An idea to do that is to compute an hash based on clip embeddings. A further idea would be to train a network actually good at dedup and not only similarity by training on positive and negative pairs, eg with triple loss.

Here's my plan on the topic https://docs.google.com/document/d/1AryWpV0dD_r9x82I_quUzBuR...

If anyone is interested to participate, I'd be happy to guide them to do that. This is an open effort, just join laion discord server and let's talk.

2 comments

You are probably very aware of it, but just to highlight the importance of this for people who aren't aware: data duplication degrades the training and makes memorization (and therefore plagiarism, in the technical sense) more likely. For language models, this includes near-similarities, which I'd guess would extend to images.

Quantifying Memorization Across Neural Language Models https://arxiv.org/abs/2202.07646

Deduplicating Training Data Makes Language Models Better https://arxiv.org/abs/2107.06499 https://twitter.com/arankomatsuzaki/status/14154721921003397... https://twitter.com/katherine1ee/status/1415496898241339400

I have been using the rom1504 clip retrieval tool[0] up until now, but the Datasette browser[1] seems much better for Stable Diffusion users.

When my prompt isn't working, I often want to check whether the concepts I use are even present in the dataset.

For example, inputting `Jony Ive` returns pictures of Jony Ive in Datasette and pictures of apples and dolls in clip retrieval.

(I know laion 5B is not the same as laion aesthetic 6+, but that's a lesser issue.)

[0] - https://rom1504.github.io/clip-retrieval/

[1] - https://laion-aesthetic.datasette.io/laion-aesthetic-6pls/im...

This is due to the aesthetic scoring in the UI. Simply disable it if you want precise results rather than aesthetic ones.

It works for your example

I guess I'll disable it by default since it seems to confuse people

Done https://github.com/rom1504/clip-retrieval/commit/53e3383f58b...

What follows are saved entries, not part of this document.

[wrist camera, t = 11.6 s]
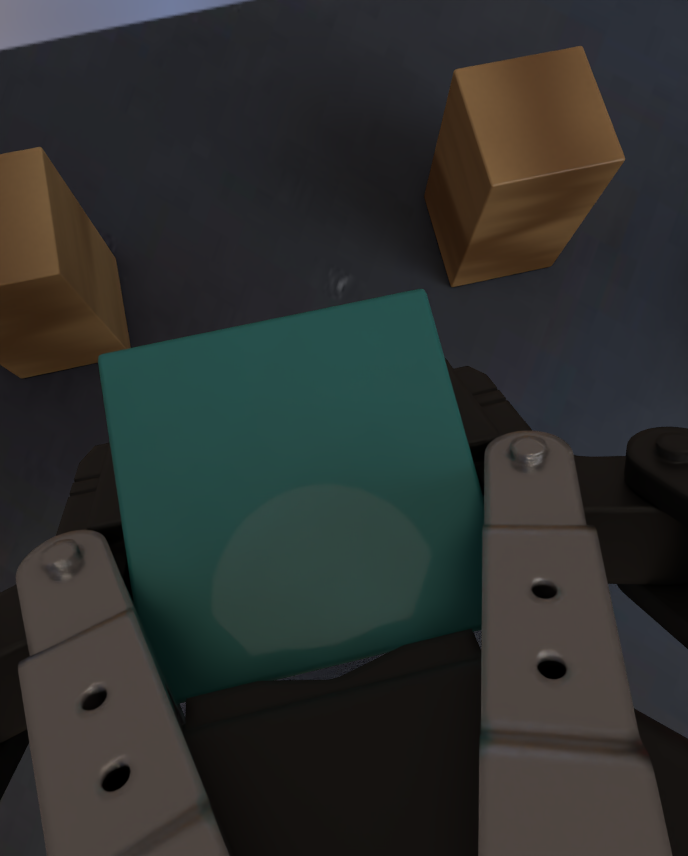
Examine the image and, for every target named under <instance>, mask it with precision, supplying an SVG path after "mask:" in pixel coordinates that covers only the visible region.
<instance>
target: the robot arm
mask: <svg viewBox="0 0 688 856" xmlns="http://www.w3.org/2000/svg"><path fill="white" fill-rule="evenodd" d="M444 358H445V357H444ZM445 362H446V365H447V369H448V372H449V376H450V379H451V383H452V387H453V390H454V394H455V397H456V401H457V404H458V408H459V412H460V415H461V419H462V422H463V426H464V429H465V433H466V437H467V440H468V444H469V447H470V451H471V454H472V458H473V462H474V465H475V469H476V472H477V476H478V479H479V483H480V487H481V490H482V494H483V497H484V524H483V530H482V650H481V649H480V647H479V644H478V642H477V640H476V638H475V635H474V633H473V631H472V629H468V630H463V631H459V632H455V633H451V634H447V635H443V636H439V637H435V638H431V639H427V640H423V641H419V642H415V643H410V644H406V645H403V646H401V647H399V648H397V649H395V650H393V651H391V652H389V653H387V654H385V655H383V656H381V657H379V658H377V659H375V660H373V661H371V662H369V663H367V664H365V665H363V666H360V667H358V668H356V669H354V670H352V671H350V672H348V673H346V674H344V675H342V676H340V677H338V678H334V679H329V680H281V681H255V682H251V683H247V684H243V685H239V686H235V687H231V688H227V689H223V690H219V691H215V692H211V693H207V694H202V695H198V696H194V697H190V698H186V716H184V713H183V711H182V708H181V706H180V704H177V702H176V699H175V697H174V695H173V693H172V691H171V689H170V686H169V684H168V682H167V680H166V678H165V676H164V674H163V671H162V669H161V667H160V665H159V663H158V661H157V658H156V656H155V654H154V652H153V649H152V647H151V645H150V642H149V640H148V638H147V635H146V633H145V630H144V628H143V626H142V623H141V621H140V618H139V616H138V613H137V611H136V608H135V606H134V603H133V597H132V590H131V583H130V577H129V570H128V563H127V556H126V549H125V543H124V536H123V529H122V522H121V515H120V509H119V502H118V495H117V488H116V481H115V475H114V468H113V461H112V454H111V447H110V441H109V443H106V444H102V445H97V446H94V448H93V449H92V450H91V451H90V452H89V453H88V454H87V455H86V456H85V457H84V459H83V460H82V461H81V462H80V463H79V466H78V469H77V472H76V475H75V478H74V481H75V483H73V485H72V488H71V491H70V497H68V500H67V503H66V506H65V509H64V512H63V515H62V519H61V522H60V525H59V528H58V531H57V534H56V536H55V537H53V538H51V539H49V540H47V541H46V542H44V543H42V544H41V545H39V546H38V547H37V548H35V549H34V550H33V551H32V552H30V553H29V554H28V555H27V556H26V558H25V559H24V560H23V561H22V563H21V564H20V566H19V568H18V570H17V573H16V585H15V586H13V587H11V588H9V589H7V590H5V591H3V592H1V593H0V800H1V798H2V796H3V794H4V792H5V790H6V788H7V786H8V784H9V782H10V780H11V778H12V776H13V774H14V772H15V770H16V768H17V766H18V764H19V762H20V760H21V758H22V756H23V754H24V752H25V750H26V748H27V746H28V744H29V743H30V749H31V756H32V762H33V768H34V775H35V781H36V787H37V794H38V800H39V806H40V813H41V819H42V825H43V832H44V838H45V845H46V851H47V856H688V739H687V738H686V737H684V736H682V735H680V734H678V733H677V732H675V731H673V730H671V729H670V728H668V727H666V726H664V725H663V724H661V723H659V722H657V721H655V720H654V719H652V718H650V717H648V716H647V715H645V714H643V713H641V712H639V711H638V710H636V709H634V708H633V703H632V699H631V694H630V689H629V684H628V679H627V674H626V670H625V665H624V660H623V655H622V650H621V645H620V641H619V636H618V631H617V626H616V621H615V616H614V612H613V607H612V602H611V597H610V592H609V587H608V584H617V585H618V587H619V588H620V590H621V591H622V592H623V593H624V594H625V595H627V596H628V597H629V598H630V599H631V600H632V601H633V602H635V603H636V604H637V605H638V606H639V607H640V608H641V609H643V610H644V611H645V612H646V613H647V614H648V615H649V616H651V617H652V618H653V619H654V620H655V621H656V622H658V623H659V624H660V625H661V626H662V627H663V628H664V629H666V630H667V631H668V632H669V633H670V634H671V635H672V636H674V637H675V638H676V639H677V640H678V641H679V642H680V643H682V644H683V645H684V646H685V647H686V648H687V649H688V429H686V428H679V427H656V428H651V429H647V430H644V431H641V432H639V433H637V434H635V435H634V436H633V437H631V439H630V440H629V441H628V444H627V450H626V456H609V457H585V456H576V455H573V452H572V449H571V448H570V446H569V445H568V444H567V443H566V442H565V441H564V440H562V439H561V438H559V437H557V436H554V435H552V434H549V433H545V432H540V431H532V429H531V428H530V427H529V426H528V425H527V423H526V422H525V421H524V420H523V419H522V417H521V416H520V415H519V414H518V412H517V411H516V410H515V409H514V408H513V406H512V405H511V404H510V403H509V402H508V401H506V398H505V397H504V395H503V394H502V393H501V392H500V391H499V390H497V387H496V386H495V384H494V383H493V382H492V381H491V380H490V378H489V377H488V376H487V375H486V374H484V373H482V372H480V371H477V370H475V369H473V368H471V367H469V366H465V367H460V368H455V369H453V368H452V366H451V365H450V364H449V362H448V361H447V360H446V358H445Z"/></svg>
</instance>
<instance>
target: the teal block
mask: <svg viewBox="0 0 688 856" xmlns="http://www.w3.org/2000/svg"><path fill="white" fill-rule="evenodd" d="M98 366H99V373H100V379H101V386H102V393H103V400H104V407H105V413H106V420H107V427H108V434H109V441H110V447H111V454H112V461H113V468H114V475H115V481H116V488H117V495H118V502H119V509H120V515H121V522H122V529H123V536H124V543H125V549H126V556H127V563H128V570H129V577H130V583H131V590H132V597H133V603H134V606H135V608H136V611H137V613H138V616H139V618H140V621H141V623H142V626H143V628H144V630H145V633H146V635H147V638H148V640H149V642H150V645H151V647H152V649H153V652H154V654H155V656H156V658H157V661H158V663H159V665H160V667H161V669H162V671H163V674H164V676H165V678H166V680H167V682H168V684H169V686H170V689H171V691H172V693H173V695H174V697H175V699H176V702H177V704H179V703H183V702H186V698H190V697H194V696H198V695H202V694H207V693H211V692H215V691H219V690H223V689H227V688H231V687H235V686H239V685H243V684H247V683H251V682H255V681H274V680H278V679H282V678H286V677H290V676H294V675H298V674H302V673H306V672H310V671H315V670H319V669H323V668H327V667H331V666H335V665H339V664H343V663H347V662H351V661H356V660H360V659H364V658H368V657H372V656H376V655H380V654H384V653H388V652H391V651H393V650H395V649H397V648H399V647H401V646H403V645H406V644H410V643H415V642H419V641H423V640H427V639H431V638H435V637H439V636H443V635H447V634H451V633H455V632H459V631H463V630H468V629H472V631H473V632H474V631H479V630H482V530H483V524H484V497H483V494H482V490H481V487H480V483H479V479H478V476H477V472H476V469H475V465H474V462H473V458H472V454H471V451H470V447H469V444H468V440H467V437H466V433H465V429H464V426H463V422H462V419H461V415H460V412H459V408H458V404H457V401H456V397H455V394H454V390H453V387H452V383H451V379H450V376H449V372H448V369H447V365H446V362H445V358H444V354H443V351H442V347H441V344H440V340H439V337H438V333H437V329H436V326H435V322H434V319H433V315H432V312H431V308H430V304H429V301H428V297H427V294H426V292H425V291H424V289H416V290H412V291H407V292H402V293H397V294H392V295H387V296H382V297H377V298H373V299H368V300H363V301H358V302H353V303H348V304H343V305H338V306H334V307H329V308H324V309H319V310H314V311H309V312H304V313H299V314H295V315H290V316H285V317H280V318H275V319H270V320H265V321H260V322H256V323H251V324H246V325H241V326H236V327H231V328H226V329H221V330H217V331H212V332H207V333H202V334H197V335H192V336H187V337H182V338H177V339H173V340H168V341H163V342H158V343H153V344H148V345H143V346H138V347H134V348H129V349H124V350H119V351H114V352H109V353H104V354H101V355H99V357H98Z"/></svg>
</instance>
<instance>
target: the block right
mask: <svg viewBox="0 0 688 856" xmlns="http://www.w3.org/2000/svg"><path fill="white" fill-rule="evenodd" d="M624 161H625V157H624V154H623V151H622V149H621V146H620V144H619V141H618V138H617V136H616V133H615V130H614V128H613V125H612V123H611V120H610V117H609V115H608V112H607V110H606V107H605V104H604V102H603V99H602V96H601V94H600V91H599V89H598V86H597V83H596V81H595V78H594V76H593V73H592V70H591V68H590V65H589V63H588V60H587V57H586V55H585V52H584V49H583V47H582V46H578V47H572V48H567V49H562V50H556V51H551V52H546V53H540V54H535V55H530V56H524V57H519V58H514V59H508V60H503V61H497V62H492V63H487V64H481V65H476V66H471V67H465V68H460V69H456V70H454V73H453V77H452V81H451V86H450V90H449V94H448V98H447V102H446V107H445V111H444V115H443V119H442V123H441V128H440V132H439V136H438V140H437V144H436V149H435V153H434V157H433V161H432V165H431V170H430V174H429V178H428V182H427V186H426V191H425V195H424V198H425V201H426V204H427V208H428V211H429V215H430V218H431V221H432V225H433V228H434V231H435V235H436V238H437V242H438V245H439V248H440V252H441V255H442V258H443V262H444V265H445V269H446V272H447V275H448V279H449V282H450V285H451V287H456V286H460V285H465V284H470V283H475V282H479V281H484V280H489V279H494V278H498V277H503V276H508V275H512V274H517V273H522V272H527V271H531V270H536V269H541V268H546V267H550V266H552V265H553V263H554V262H555V260H556V259H557V257H558V256H559V255H560V253H561V252H562V250H563V249H564V247H565V246H566V244H567V243H568V242H569V240H570V239H571V237H572V236H573V234H574V233H575V231H576V230H577V229H578V227H579V226H580V224H581V223H582V221H583V220H584V218H585V217H586V216H587V214H588V213H589V211H590V210H591V208H592V207H593V205H594V204H595V203H596V201H597V200H598V198H599V197H600V195H601V194H602V192H603V191H604V190H605V188H606V187H607V185H608V184H609V182H610V181H611V179H612V178H613V177H614V175H615V174H616V172H617V171H618V169H619V168H620V166H621V165H622V164H623V162H624Z"/></svg>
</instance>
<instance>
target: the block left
mask: <svg viewBox="0 0 688 856" xmlns="http://www.w3.org/2000/svg"><path fill="white" fill-rule="evenodd" d="M129 348H131V346H130V340H129V334H128V329H127V323H126V317H125V311H124V305H123V299H122V293H121V287H120V281H119V275H118V269H117V263H116V258H115V257H114V255H113V254H112V252H111V251H110V249H109V248H108V246H107V245H106V243H105V242H104V240H103V239H102V237H101V236H100V234H99V233H98V231H97V230H96V228H95V227H94V225H93V224H92V222H91V221H90V219H89V218H88V216H87V215H86V213H85V212H84V210H83V209H82V207H81V206H80V204H79V203H78V201H77V200H76V198H75V197H74V195H73V194H72V192H71V191H70V189H69V188H68V186H67V185H66V183H65V182H64V180H63V179H62V177H61V176H60V174H59V173H58V171H57V170H56V168H55V167H54V165H53V164H52V162H51V161H50V159H49V158H48V156H47V155H46V153H45V152H44V150H43V149H42V148H41V147H37V148H31V149H26V150H21V151H15V152H10V153H4V154H0V365H1V366H3V367H4V368H6V369H7V370H9V371H11V372H12V373H14V374H15V375H17V376H18V377H20V378H27V377H32V376H37V375H41V374H46V373H51V372H55V371H60V370H65V369H70V368H74V367H79V366H84V365H89V364H93V363H98V357H99V355H101V354H104V353H109V352H114V351H119V350H124V349H129Z"/></svg>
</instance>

Using clip for searching is better than direct text indexing for a variety of reasons but here for example because it matches better what stable diffusion sees

Still interesting to have a different view over the dataset!

If you want to scale this out, you could use elastic search

I see, thanks! I didn't realize that as I thought I want to keep aesthetic scoring enabled since Stable Diffusion was trained on LAION-Aesthetics.

---

Also: There is a joke to be made at Jony's expense regarding the need to turn off aesthetic scoring to see his face.